7) Even if it is impossible to prevent the occurrence of losses by the instant financial accidents, at least in the event that such abnormal transfer transactions are repeated, it would have been able to reduce the amount of damage by automatically suspending transfer transactions after a certain number of times or undergoing additional certification procedures (in such cases, it does not seem that the accumulation of database, etc. on connection information, details of transactions, etc. by Internet banking users, unlike the financial transaction detection system). (3) Sub-resolution theory

Therefore, the Defendant is obligated to pay to the Plaintiff the damages amounting to KRW 60,563,431, KRW 18,169,029, which is 30% of the damages amounting to 60,563, and KRW 431, and the damages for delay calculated by each rate of 20% per annum under the Civil Act from April 26, 2014, which is the date of delivery of the copy of the complaint of this case, until April 21, 2015, which is the date of the decision of this case, to the date of full payment.

B. As to the claim for damages caused by breach of contract (1) summary of the Plaintiff’s assertion

In addition to the Plaintiff’s leakage of financial information, the Defendant did not have a system for detecting the same financial transaction as the instant financial accident. The Plaintiff was allowed to engage in smartphone banking operations even though the Plaintiff did not use smartphone banking operations. The IP address used by the Plaintiff at the time of the instant financial accident was designated as a black list from this point of time, and the Internet banking connection was not obstructed even in China, and there was no warning that the security card number was all allowed to be all included in the security card.

Therefore, since the financial accident of this case occurred by the defendant who violated the duty of due care and reasonable care as a good manager based on the financial transaction contract with the plaintiff, the defendant is liable for compensation for the plaintiff's damage caused by the financial accident of this case. (2)

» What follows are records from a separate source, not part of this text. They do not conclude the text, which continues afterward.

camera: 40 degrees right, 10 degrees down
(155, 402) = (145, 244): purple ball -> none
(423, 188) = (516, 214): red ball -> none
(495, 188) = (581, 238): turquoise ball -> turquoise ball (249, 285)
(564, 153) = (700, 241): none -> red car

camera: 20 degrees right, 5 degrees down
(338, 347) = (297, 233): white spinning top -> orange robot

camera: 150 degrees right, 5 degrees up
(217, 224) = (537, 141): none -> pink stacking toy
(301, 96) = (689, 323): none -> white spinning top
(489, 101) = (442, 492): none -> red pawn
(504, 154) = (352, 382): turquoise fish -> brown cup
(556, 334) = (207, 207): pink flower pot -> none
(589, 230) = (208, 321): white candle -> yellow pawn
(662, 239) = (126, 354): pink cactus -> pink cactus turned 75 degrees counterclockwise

On June, 2012 and October of the same year, each plaintiff's name, resident registration number, e-mail address, credit card number, settlement information, etc. was leaked by the defendant. The fact that the plaintiff's deposit, etc. was transferred to a third party's account after the non-party access from China to the defendant's Internet banking website using smartphone in China does not conflict between the parties, and the financial accident in this case occurred due to abnormal transfer transactions for the purpose of avoiding the delayed withdrawal system.

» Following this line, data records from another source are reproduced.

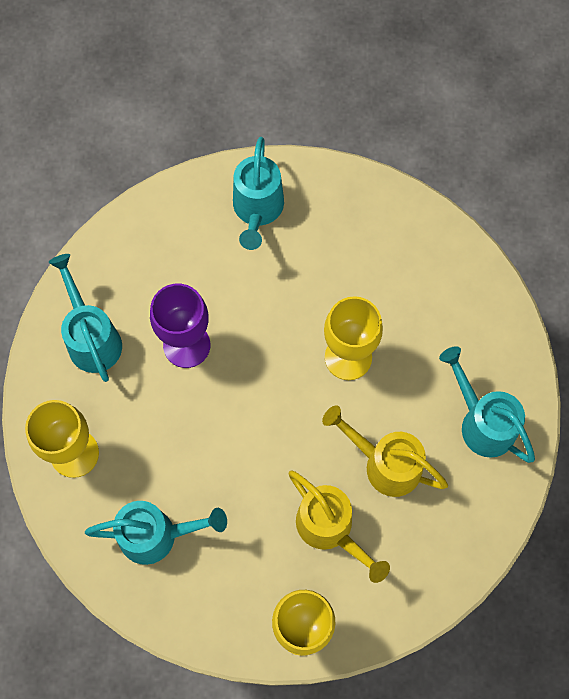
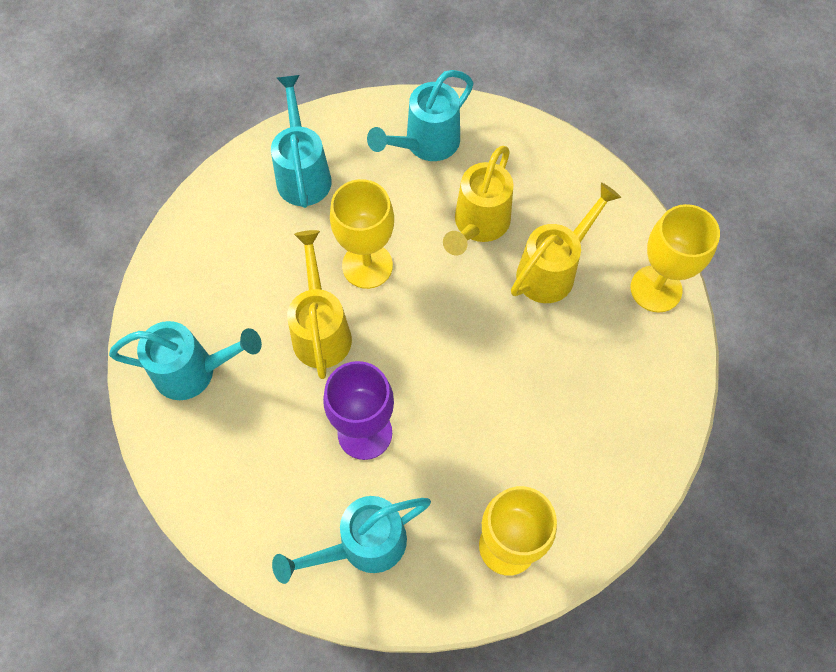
camera: 95 degrees left, 5 degrees down
(156, 535) = (587, 441): turquoise watering can -> turquoise watering can (303, 174)
(285, 314) = (321, 330): none -> yellow watering can

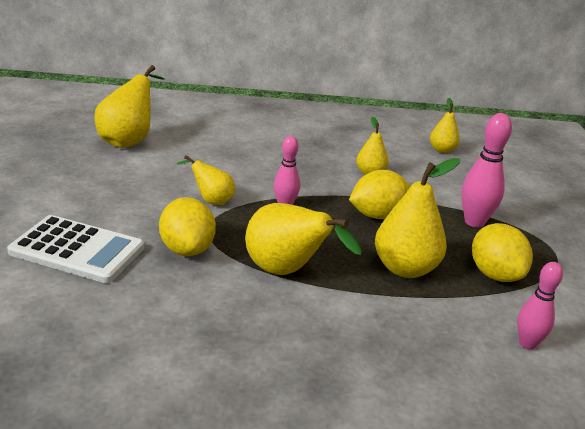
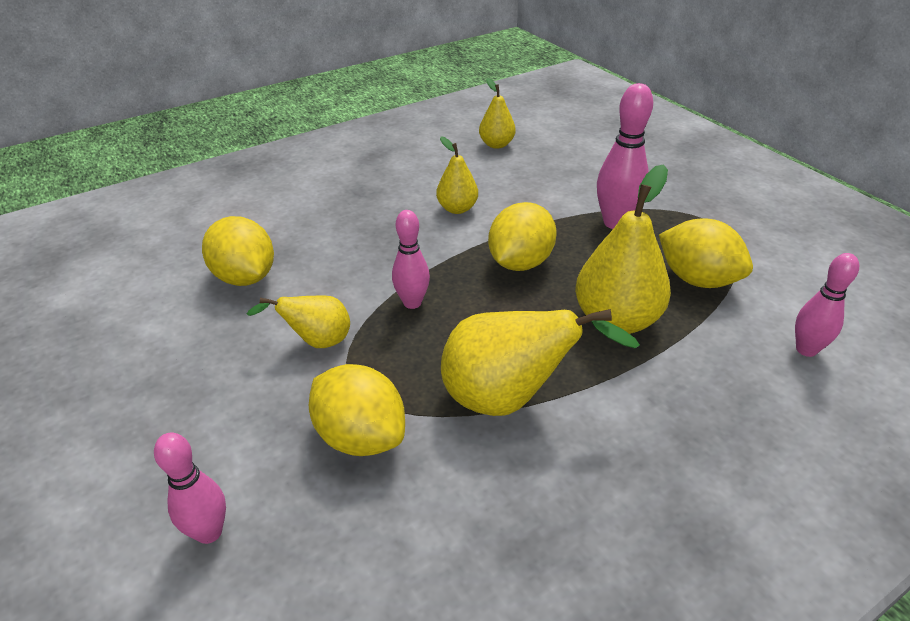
camera: 30 degrees left, 10 degrees up
(77, 250) = (209, 532): white calculator -> pink bowling pin
(129, 141) = (110, 300): yellow pear -> none
(206, 157) = (245, 277): none -> yellow lemon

However, considering the following circumstances acknowledged as a whole in light of the purport of the entire arguments, i.e., ① the instant financial accident occurred around August 28, 2013 after around 10 months from the date of the Defendant’s final disclosure of information, and the information disclosed by the Plaintiff was also included in the information leaked by the Defendant at the time of the instant financial accident, it is difficult to view that the Plaintiff’s information leaked by the Defendant was used at the time of the financial accident, and ② the case where the Internet banking users using existing computers due to the rapid distribution of smartphone are likely to rapidly increase using smartphones, and thus, it is difficult to view that the Plaintiff’s Internet banking connection using smartphones should be prevented solely on the ground that the Plaintiff did not have been listed in the instant financial accident prior to the instant financial accident, and ③ the Defendant’s disclosure of information from around 7th of the financial accident to the point of view that it was difficult for the Plaintiff to find out that there was no legal reasons to prevent the Plaintiff’s use of the electronic financial accident, including the instant financial accident.

3. Conclusion

Therefore, the plaintiff's claim is justified within the above scope of recognition, and the remaining claims are dismissed as it is without merit. It is so decided as per Disposition.